NCSA staff who would like to submit an item for the calendar can email newsdesk@ncsa.illinois.edu.
Abstract: The recent development of generative models (e.g., LLMs) poses new challenges for evaluation that the research community and industry are grappling with. While the versatile capabilities of these models spark excitement, they also inevitably make a leap toward homogenization: powering a wide range of applications with a single, often referred to as "general-purpose", model. How do we narrow the inherent gap between the human requirements in the context of technology deployment and what such a can offer? In this talk, I argue the role of human-centered evaluation in addressing the socio-technical gap. I will first reflect on the disconnect between current evaluation practices and actual human needs and then discuss how those practices can benefit from HCI methods. Next, I will present conceptual frameworks to articulate design decisions in benchmarking and a toolkit to evaluate evaluation metrics. In my final remarks, I will share our current efforts and discuss future opportunities to develop human-centered evaluation methods for generative models.

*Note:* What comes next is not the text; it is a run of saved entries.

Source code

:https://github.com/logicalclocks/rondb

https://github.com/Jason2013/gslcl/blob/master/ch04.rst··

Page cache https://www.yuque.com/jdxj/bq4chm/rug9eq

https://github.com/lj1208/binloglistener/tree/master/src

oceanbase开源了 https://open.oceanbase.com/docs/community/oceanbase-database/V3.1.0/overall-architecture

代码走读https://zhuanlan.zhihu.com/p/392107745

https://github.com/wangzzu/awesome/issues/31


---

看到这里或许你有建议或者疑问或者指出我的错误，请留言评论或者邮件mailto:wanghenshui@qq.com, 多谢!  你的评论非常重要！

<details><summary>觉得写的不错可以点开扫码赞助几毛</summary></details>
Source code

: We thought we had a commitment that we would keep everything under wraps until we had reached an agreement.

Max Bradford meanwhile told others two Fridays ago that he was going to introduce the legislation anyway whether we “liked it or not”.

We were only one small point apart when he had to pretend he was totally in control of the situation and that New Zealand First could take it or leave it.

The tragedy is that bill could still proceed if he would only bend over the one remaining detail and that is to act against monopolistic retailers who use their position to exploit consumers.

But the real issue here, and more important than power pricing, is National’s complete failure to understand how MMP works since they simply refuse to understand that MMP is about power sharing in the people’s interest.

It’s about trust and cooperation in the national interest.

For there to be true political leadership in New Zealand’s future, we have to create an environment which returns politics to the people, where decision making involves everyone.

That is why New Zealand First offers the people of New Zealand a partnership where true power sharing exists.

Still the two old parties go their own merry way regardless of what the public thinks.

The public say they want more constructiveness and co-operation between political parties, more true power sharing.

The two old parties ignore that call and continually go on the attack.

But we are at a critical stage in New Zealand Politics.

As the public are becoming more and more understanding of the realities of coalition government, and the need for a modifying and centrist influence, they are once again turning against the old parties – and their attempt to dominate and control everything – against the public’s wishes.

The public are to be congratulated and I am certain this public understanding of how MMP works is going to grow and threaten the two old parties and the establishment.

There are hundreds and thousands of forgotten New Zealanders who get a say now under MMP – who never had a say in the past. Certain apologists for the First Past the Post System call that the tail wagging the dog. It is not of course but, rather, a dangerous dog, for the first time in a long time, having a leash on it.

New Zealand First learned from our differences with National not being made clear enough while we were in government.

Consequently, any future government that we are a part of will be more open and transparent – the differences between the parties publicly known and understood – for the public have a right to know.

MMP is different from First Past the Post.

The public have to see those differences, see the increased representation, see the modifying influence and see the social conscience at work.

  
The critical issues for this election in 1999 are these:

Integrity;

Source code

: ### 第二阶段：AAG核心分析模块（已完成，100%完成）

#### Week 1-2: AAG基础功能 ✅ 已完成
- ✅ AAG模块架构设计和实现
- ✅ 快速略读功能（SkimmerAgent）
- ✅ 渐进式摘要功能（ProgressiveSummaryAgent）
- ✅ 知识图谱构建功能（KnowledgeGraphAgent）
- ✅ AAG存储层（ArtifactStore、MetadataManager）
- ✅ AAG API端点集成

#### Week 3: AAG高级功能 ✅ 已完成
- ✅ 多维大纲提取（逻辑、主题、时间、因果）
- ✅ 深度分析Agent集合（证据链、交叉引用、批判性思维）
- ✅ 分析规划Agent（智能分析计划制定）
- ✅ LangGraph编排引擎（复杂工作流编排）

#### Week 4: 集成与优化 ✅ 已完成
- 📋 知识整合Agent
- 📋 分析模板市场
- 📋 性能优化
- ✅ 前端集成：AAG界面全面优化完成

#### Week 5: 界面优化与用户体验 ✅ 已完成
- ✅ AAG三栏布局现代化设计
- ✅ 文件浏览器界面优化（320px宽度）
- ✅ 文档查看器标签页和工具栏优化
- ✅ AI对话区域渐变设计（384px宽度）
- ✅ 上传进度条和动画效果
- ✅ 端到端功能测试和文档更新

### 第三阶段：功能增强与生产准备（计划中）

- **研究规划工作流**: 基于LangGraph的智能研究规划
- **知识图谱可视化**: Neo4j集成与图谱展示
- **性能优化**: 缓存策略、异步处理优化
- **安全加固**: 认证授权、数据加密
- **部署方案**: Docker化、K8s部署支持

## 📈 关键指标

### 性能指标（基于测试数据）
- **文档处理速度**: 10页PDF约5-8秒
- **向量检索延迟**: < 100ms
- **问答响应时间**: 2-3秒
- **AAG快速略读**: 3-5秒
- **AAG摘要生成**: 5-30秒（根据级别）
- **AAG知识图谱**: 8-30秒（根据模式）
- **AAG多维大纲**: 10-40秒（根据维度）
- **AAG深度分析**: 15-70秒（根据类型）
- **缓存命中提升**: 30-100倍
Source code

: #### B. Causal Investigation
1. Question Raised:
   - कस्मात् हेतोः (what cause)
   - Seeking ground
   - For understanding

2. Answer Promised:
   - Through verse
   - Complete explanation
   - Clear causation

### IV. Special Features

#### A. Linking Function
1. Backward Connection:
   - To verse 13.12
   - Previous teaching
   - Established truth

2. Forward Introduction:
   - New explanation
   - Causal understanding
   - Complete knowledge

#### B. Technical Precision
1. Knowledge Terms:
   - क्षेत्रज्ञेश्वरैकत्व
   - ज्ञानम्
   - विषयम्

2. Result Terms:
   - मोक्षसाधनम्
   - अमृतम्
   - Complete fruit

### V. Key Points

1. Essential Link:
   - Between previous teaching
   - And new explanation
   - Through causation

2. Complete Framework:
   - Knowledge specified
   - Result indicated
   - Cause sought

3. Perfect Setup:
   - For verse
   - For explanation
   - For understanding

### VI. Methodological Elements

Speaker Bio: Ziang Xiao is an assistant professor at Johns Hopkins University's Department of Computer Science. His research is motivated by the fundamental question of understanding humans at scale—e.g., how can we conduct robust and generalizable studies about human behavior? The goal of his work is to enhance human-AI interaction to expand our knowledge of ourselves. Through his research, Ziang aims to create a more connected research community and democratize novel technologies to operationalize intuitions and curiosities about how we think and behave. His current research focuses on three exciting topics: AI for social science, human-centered model evaluation, and information seeking. Broadly, Ziang's work lies at the intersection of human-computer interaction, natural language processing, and social and personality psychology. He completed his PhD in computer science at the University of Illinois Urbana-Champaign. Ziang was a postdoctoral researcher in the Fairness, Accountability, Transparency, and Ethics group at Microsoft Research Montréal.